- [Goal] Reproduce all of the entries below line for line, with no changes.

Dataset records
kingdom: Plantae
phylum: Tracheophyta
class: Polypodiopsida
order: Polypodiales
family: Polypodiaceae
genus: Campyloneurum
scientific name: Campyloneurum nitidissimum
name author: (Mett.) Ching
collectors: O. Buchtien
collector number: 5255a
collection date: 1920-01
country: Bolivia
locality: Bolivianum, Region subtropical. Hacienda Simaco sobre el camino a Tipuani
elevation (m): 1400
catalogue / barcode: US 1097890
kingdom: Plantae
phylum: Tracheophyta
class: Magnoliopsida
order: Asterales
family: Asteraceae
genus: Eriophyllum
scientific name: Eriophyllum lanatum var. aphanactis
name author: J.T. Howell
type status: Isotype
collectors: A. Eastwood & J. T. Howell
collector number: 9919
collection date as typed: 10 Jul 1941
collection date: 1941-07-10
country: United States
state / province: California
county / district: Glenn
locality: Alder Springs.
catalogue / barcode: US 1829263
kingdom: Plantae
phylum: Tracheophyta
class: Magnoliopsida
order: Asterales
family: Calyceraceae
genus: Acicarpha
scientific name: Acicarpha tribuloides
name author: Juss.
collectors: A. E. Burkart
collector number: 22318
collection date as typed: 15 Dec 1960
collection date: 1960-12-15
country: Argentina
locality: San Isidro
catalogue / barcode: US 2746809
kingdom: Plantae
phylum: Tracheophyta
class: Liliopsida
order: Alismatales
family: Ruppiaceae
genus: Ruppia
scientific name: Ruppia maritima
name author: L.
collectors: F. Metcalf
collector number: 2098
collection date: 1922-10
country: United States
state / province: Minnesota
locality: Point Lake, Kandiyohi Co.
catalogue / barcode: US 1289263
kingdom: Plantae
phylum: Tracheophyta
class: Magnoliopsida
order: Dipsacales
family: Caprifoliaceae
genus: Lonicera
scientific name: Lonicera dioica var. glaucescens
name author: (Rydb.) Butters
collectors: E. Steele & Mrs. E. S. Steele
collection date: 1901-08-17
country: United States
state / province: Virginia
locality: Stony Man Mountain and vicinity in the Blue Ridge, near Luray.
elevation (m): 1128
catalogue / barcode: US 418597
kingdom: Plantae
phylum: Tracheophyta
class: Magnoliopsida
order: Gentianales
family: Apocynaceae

- [Right answer]
kingdom: Plantae
phylum: Tracheophyta
class: Polypodiopsida
order: Polypodiales
family: Polypodiaceae
genus: Campyloneurum
scientific name: Campyloneurum nitidissimum
name author: (Mett.) Ching
collectors: O. Buchtien
collector number: 5255a
collection date: 1920-01
country: Bolivia
locality: Bolivianum, Region subtropical. Hacienda Simaco sobre el camino a Tipuani
elevation (m): 1400
catalogue / barcode: US 1097890
kingdom: Plantae
phylum: Tracheophyta
class: Magnoliopsida
order: Asterales
family: Asteraceae
genus: Eriophyllum
scientific name: Eriophyllum lanatum var. aphanactis
name author: J.T. Howell
type status: Isotype
collectors: A. Eastwood & J. T. Howell
collector number: 9919
collection date as typed: 10 Jul 1941
collection date: 1941-07-10
country: United States
state / province: California
county / district: Glenn
locality: Alder Springs.
catalogue / barcode: US 1829263
kingdom: Plantae
phylum: Tracheophyta
class: Magnoliopsida
order: Asterales
family: Calyceraceae
genus: Acicarpha
scientific name: Acicarpha tribuloides
name author: Juss.
collectors: A. E. Burkart
collector number: 22318
collection date as typed: 15 Dec 1960
collection date: 1960-12-15
country: Argentina
locality: San Isidro
catalogue / barcode: US 2746809
kingdom: Plantae
phylum: Tracheophyta
class: Liliopsida
order: Alismatales
family: Ruppiaceae
genus: Ruppia
scientific name: Ruppia maritima
name author: L.
collectors: F. Metcalf
collector number: 2098
collection date: 1922-10
country: United States
state / province: Minnesota
locality: Point Lake, Kandiyohi Co.
catalogue / barcode: US 1289263
kingdom: Plantae
phylum: Tracheophyta
class: Magnoliopsida
order: Dipsacales
family: Caprifoliaceae
genus: Lonicera
scientific name: Lonicera dioica var. glaucescens
name author: (Rydb.) Butters
collectors: E. Steele & Mrs. E. S. Steele
collection date: 1901-08-17
country: United States
state / province: Virginia
locality: Stony Man Mountain and vicinity in the Blue Ridge, near Luray.
elevation (m): 1128
catalogue / barcode: US 418597
kingdom: Plantae
phylum: Tracheophyta
class: Magnoliopsida
order: Gentianales
family: Apocynaceae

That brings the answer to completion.